The 2nd major site of water re-absorption in the kidney is however at the distal convoluted tube, at the cortex. About 5% of renal flow of water is re-absorbed there, and it can be altered a lot due to the presence of aquaporin in membranes, strictly under the control of ADH. Because the tubules fluid there is iso-osmotic to the cortex (290 mOs), the water transport occurs driven by the active transport of Na+ out from the tubular fluid6.

When ADH levels are low in the blood (possibly due to decreased blood osmolarity or drugs like caffeine and alcohol), too little aquaporin is present at the inner of the distal convoluted tubule, and the transport of Na+ is not followed by water transport. A lot of water remains into the tubule, being excreted as a hypo-osmotic urine reaching even 20 mL/min or 8 L/day. Conversely, if ADH levels are high in the blood (possibly due to increased blood osmolarity), a lot of aquaporin is present at the inner of the distal convoluted tube, enabling water to follows the Na+ active transport. Then, urine acquires a hyper-osmotic character as it crosses the medulla in a low-flux faction, decreasing to about 0.4 ml/min or 500 mL/day. ---- 1Each cell is rounded by a lipid membrane, which does not allow polar molecules to pass because they do not dissolve in it. Substances such as H2O, Na+ (sodium), K+ (potassium), Cl- (chloride) and urea are highly polar, so they cannot pass the cell membranes unless transmembrane proteins create a channel. These proteins form pores too specific, however, allowing only one of H2O, Na+, K+ or urea to pass trough it. There are water-channels (aquaporin), sodium-channels, potassium-channels and urea transporters (not exactly a channel). 2 ADH means Anti-Diuretic Hormone, or vasopressin. It is a protein released by the pituitary gland into the blood when specific neurons detect a slight increase in blood osmolarity, which is kept at 290 mOs. 3 A cell expresses a protein when the cell activates the gene codifying it. Although all cells of the body have the sane genetic code, not all genes are activated at the same cell-type and at the same time. In fact, about only 1% of the genes in human genome is expressed in any cell. There are constitutive genes, which remain activated in a tissue despite any regulation. Other genes are expressed only under specific environmental stimulation, usually due to hormones reaching the cell. 4About 1100 mL/min of blood passes trough kidney (650 mL/min of plasma), of which 120 mL/min enters the renal filtration system, pumped by a pressure gradient of 20 mmHg lower into the Bowman's capsule than in the blood vessels. The non-filtered part goes to the vasa recta and recovers most of it constituents, but a part of its urea and water.

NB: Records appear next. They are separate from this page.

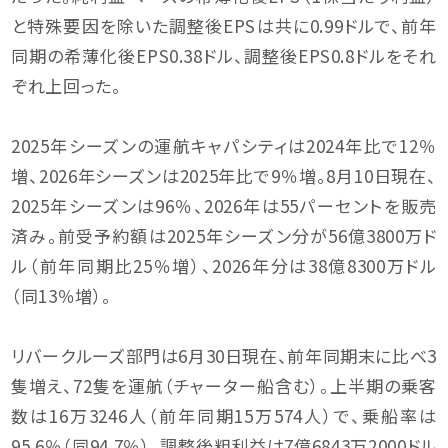
と特殊要因を除いた調整後EPSは共に0.99ドルで、前年
同期の希薄化後EPS0.38ドル、調整後EPS0.8ドルをそれ
ぞれ上回った。
2025年シーズンの運航キャパシティは2024年比で12％
増、2026年シーズンは2025年比で9％増。8月10日現在、
2025年シーズンは96％、2026年は55パーセントを販売
済み。前受予約額は2025年シーズン分が56億3800万ド
ル（前年同期比25％増）、2026年分は38億8300万ドル
（同13％増）。
リバークルーズ部門は6月30日現在、前年同期末に比べ3
隻増え、72隻を運航（チャーター船含む）。上半期の乗客
数は16万3246人（前年同期15万574人）で、乗船率は
95.6％（同94.7％）。調整後粗利益は7億6843万2000ドル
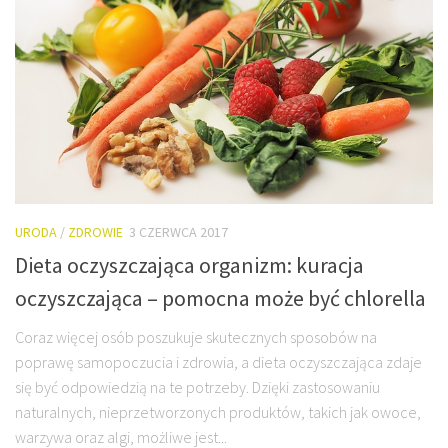
URODA
/
ZDROWIE
3 CZERWCA 2017
Dieta oczyszczająca organizm: kuracja
oczyszczająca – pomocna może być chlorella
Coraz więcej osób poszukuje skutecznych sposobów na
poprawę samopoczucia i zdrowia, a dieta oczyszczająca zdaje
się być odpowiedzią na te potrzeby. Dzięki zastosowaniu
naturalnych, nieprzetworzonych produktów, takich jak owoce,
warzywa oraz algi, możliwe jest...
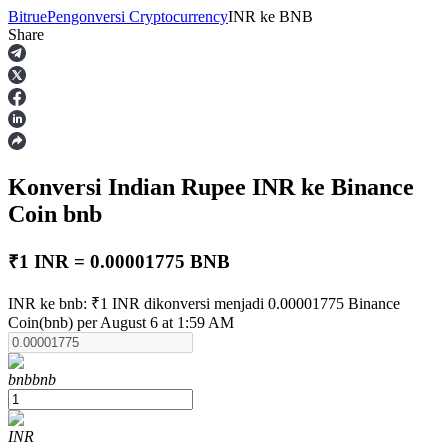
Bitrue
Pengonversi Cryptocurrency
INR
ke
BNB
Share
Berjangka
Konversi Indian Rupee
INR
ke Binance
Coin
bnb
₹1 INR = 0.00001775 BNB
USDT Berjangka
INR ke bnb: ₹1 INR dikonversi menjadi 0.00001775 Binance
Coin(bnb) per August 6 at 1:59 AM
Kontrak berjangka menggunakan USDT sebagai jaminannya
bnb
bnb
INR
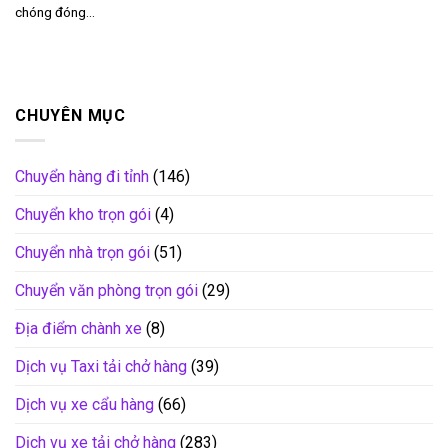
chóng đóng...
CHUYÊN MỤC
Chuyển hàng đi tỉnh
(146)
Chuyển kho trọn gói
(4)
Chuyển nhà trọn gói
(51)
Chuyển văn phòng trọn gói
(29)
Địa điểm chành xe
(8)
Dịch vụ Taxi tải chở hàng
(39)
Dịch vụ xe cẩu hàng
(66)
Dịch vụ xe tải chở hàng
(283)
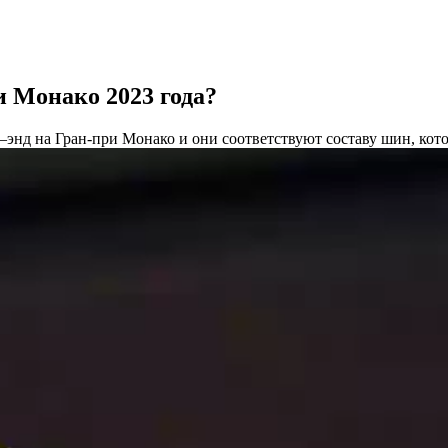
и Монако 2023 года?
к–энд на Гран-при Монако и они соответствуют составу шин, кот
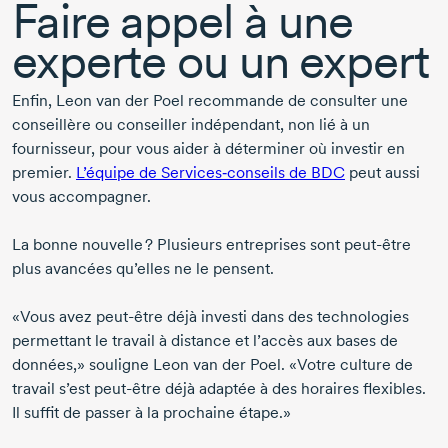
Faire appel à une
experte ou un expert
Enfin,
Leon van der Poel
recommande de consulter une
conseillère ou conseiller indépendant, non lié à un
fournisseur, pour vous aider à déterminer où investir en
premier.
L’équipe de Services‑conseils de BDC
peut aussi
vous accompagner.
La bonne nouvelle ? Plusieurs entreprises sont
peut-être
plus avancées qu’elles ne le pensent.
«Vous avez
peut-être
déjà investi dans des technologies
permettant le travail à distance et l’accès aux bases de
données,» souligne
Leon van der Poel
. «Votre culture de
travail s’est
peut-être
déjà adaptée à des horaires flexibles.
Il suffit de passer à la prochaine étape.»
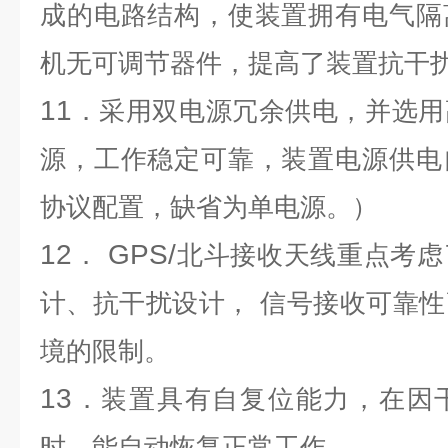
成的电路结构，使装置拥有电气隔
机无可调节器件，提高了装置抗干
11
．采用双电源冗余供电，并选用
源，工作稳定可靠，装置电源供电
协议配置，缺省为单电源。）
12
GPS/
．
北斗接收天线重点考虑
计、抗干扰设计，
信号接收可靠性
境的限制。
13
．装置具有自复位能力，在因
时，能自动恢复正常工作。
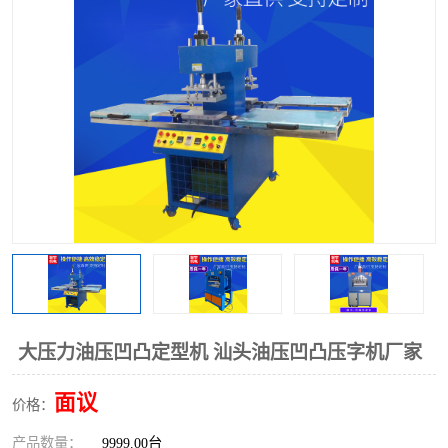
泡壳包装封口机
海绵产品成型机
其他超声波系列
大压力油压凹凸定型机 汕头油压凹凸压字机厂家
面议
价格：
产品数量：
9999.00台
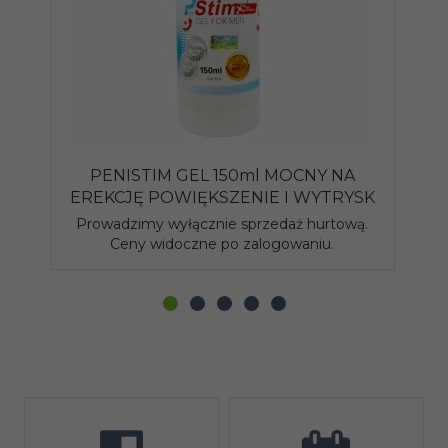
PENISTIM GEL 150ml MOCNY NA
EREKCJĘ POWIĘKSZENIE I WYTRYSK
P
Prowadzimy wyłącznie sprzedaż hurtową.
P
Ceny widoczne po zalogowaniu.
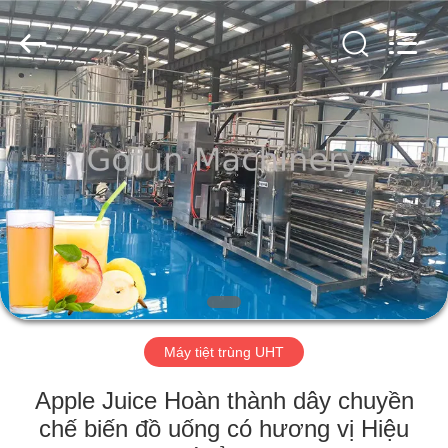
2026
Shanghai
Gofun
Machinery
Co.,
Ltd..
All
Rights
NHÀ
Reserved.
CÁC
SẢN
PHẨM
VIDEO
HƯỚNG
Máy tiệt trùng UHT
DẪN
Apple Juice Hoàn thành dây chuyền
VR
chế biến đồ uống có hương vị Hiệu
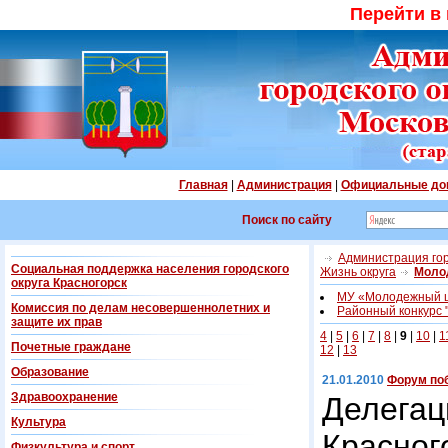
Перейти в
Главная
|
Администрация
|
Официальные до
Поиск по сайту
Администрация гор
Социальная поддержка населения городского
Жизнь округа
Моло
округа Красногорск
МУ «Молодежный 
Комиссия по делам несовершеннолетних и
Районный конкурс 
защите их прав
4
|
5
|
6
|
7
|
8
|
9
|
10
|
1
Почетные граждане
12
|
13
Образование
21.01.2010
Форум по
Здравоохранение
Делег
Культура
Красно
Физкультура и спорт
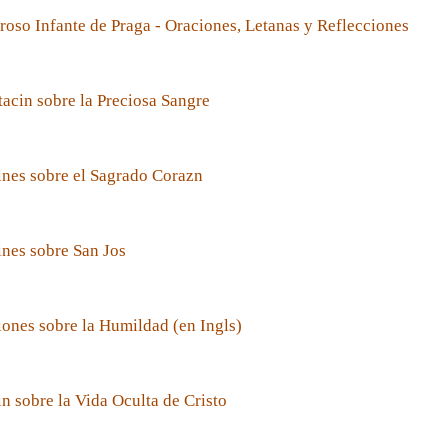
roso Infante de Praga - Oraciones, Letanas y Reflecciones
acin sobre la Preciosa Sangre
nes sobre el Sagrado Corazn
nes sobre San Jos
ones sobre la Humildad (en Ingls)
n sobre la Vida Oculta de Cristo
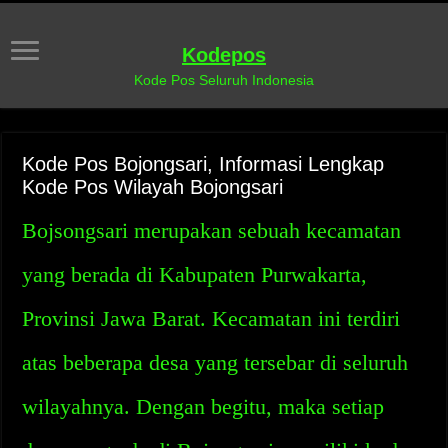
Kodepos
Kode Pos Seluruh Indonesia
Kode Pos Bojongsari, Informasi Lengkap
Kode Pos Wilayah Bojongsari
Bojsongsari merupakan sebuah kecamatan
yang berada di Kabupaten Purwakarta,
Provinsi Jawa Barat. Kecamatan ini terdiri
atas beberapa desa yang tersebar di seluruh
wilayahnya. Dengan begitu, maka setiap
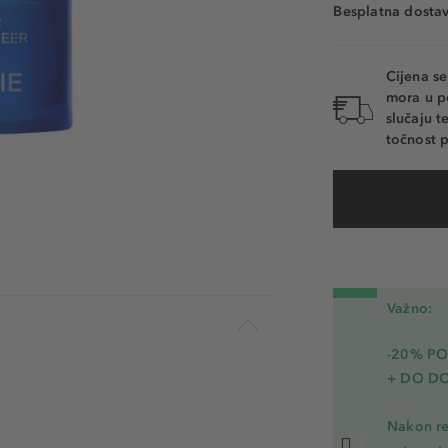
Besplatna dosta
Cijena s
mora u p
slučaju 
točnost p
Važno:
-20% P
+ DO D
Nakon re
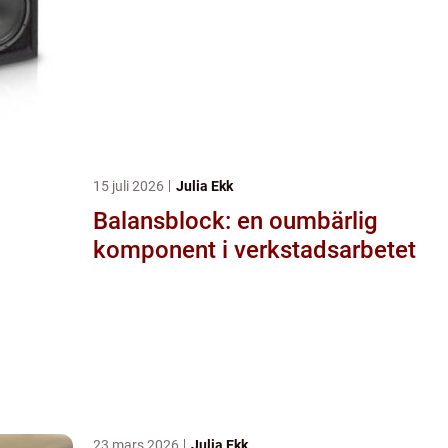
15 juli 2026
Julia Ekk
Balansblock: en oumbärlig
komponent i verkstadsarbetet
23 mars 2026
Julia Ekk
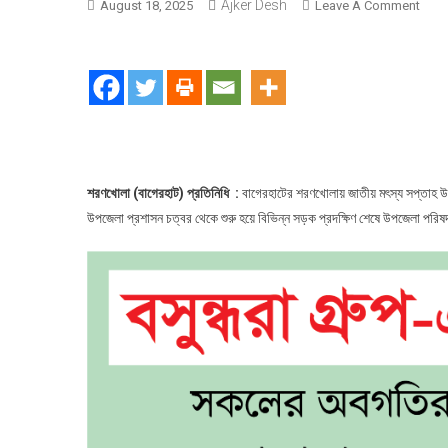
Ajker Desh
On
August 18, 2025
Leave A Comment
বাগেরহ
শরণখ
জাতীয়
মৎস্য
সপ্তাহ
পালিত
শরণখোলা (বাগেরহাট) প্রতিনিধি :
বাগেরহাটের শরণখোলায় জাতীয় মৎস্য সপ্তাহ 
উপজেলা প্রশাসন চত্বর থেকে শুরু হয়ে বিভিন্ন সড়ক প্রদক্ষিণ শেষে উপজেলা পরি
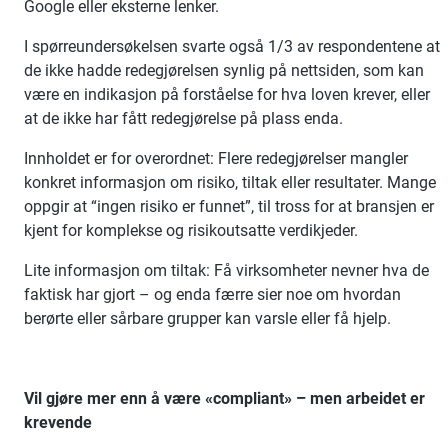
Google eller eksterne lenker.
I spørreundersøkelsen svarte også 1/3 av respondentene at
de ikke hadde redegjørelsen synlig på nettsiden, som kan
være en indikasjon på forståelse for hva loven krever, eller
at de ikke har fått redegjørelse på plass enda.
Innholdet er for overordnet: Flere redegjørelser mangler
konkret informasjon om risiko, tiltak eller resultater. Mange
oppgir at “ingen risiko er funnet”, til tross for at bransjen er
kjent for komplekse og risikoutsatte verdikjeder.
Lite informasjon om tiltak: Få virksomheter nevner hva de
faktisk har gjort – og enda færre sier noe om hvordan
berørte eller sårbare grupper kan varsle eller få hjelp.
Vil gjøre mer enn å være «compliant» – men arbeidet er
krevende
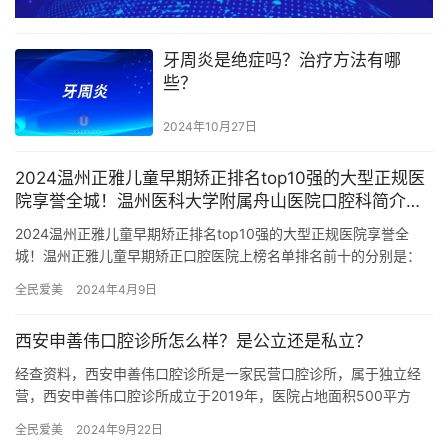
牙周炎是绝症吗？治疗方法有哪
些？
2024年10月27日
2024温州正雅儿童早期矫正排名top10强的大型正规医
院享誉全城！温州医科大学附属舟山医院口腔科简介概
述，点击查看
2024温州正雅儿童早期矫正排名top10强的大型正规医院享誉全
城！温州正雅儿童早期矫正口腔医院上榜名单排名前十的分别是：
1，温州医科大学附属舟山医院口腔科2，温州牙科医院3，温州…
全民爱美
2024年4月9日
西安申善伟口腔诊所怎么样？是公立还是私立？
经查资料，西安申善伟口腔诊所是一家民营口腔诊所，属于独立经
营，西安申善伟口腔诊所成立于2019年，医院占地面积500平方
米，是经过西安市当地监管部门批准后成立的一家集活动义齿、种
全民爱美
2024年9月22日
植…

5 Na+/K+/2Cl- ATPases are membrane proteins expressed at the end of the ascending limb of Henle's loop. This region of the loop does not express aquaporin and UT, so it is impermeable to water and urea. The protein hydrolyses intracellular ATP in order to force large amounts of Na+/K+/2Cl- ions out of the tubular fluid and into the tubular cells, from which the ions leave passively, trough ion channels. 6 The active transport here is driven by the classical Na+/K+ ATPase. This protein is present at the outer face of the tubular cells and if forces Na+ ions out of the cells. The fluid Na+ ions enter the cells by passive sodium-channels at the inner face. Similarly, K+ ions enter the cells and the tubular fluid coming from out of the tubules. Because more sodium exits than potassium enters, the Na+/K+ ATPase decreases the osmolarity of the tubular fluid. This does not happen, however, because water can freely cross the tubule walls, following the Na+ ions. The presence of ion channels and Na+/K+ ATPase at this portion of the renal tubules are under the control of the hormone aldosterone.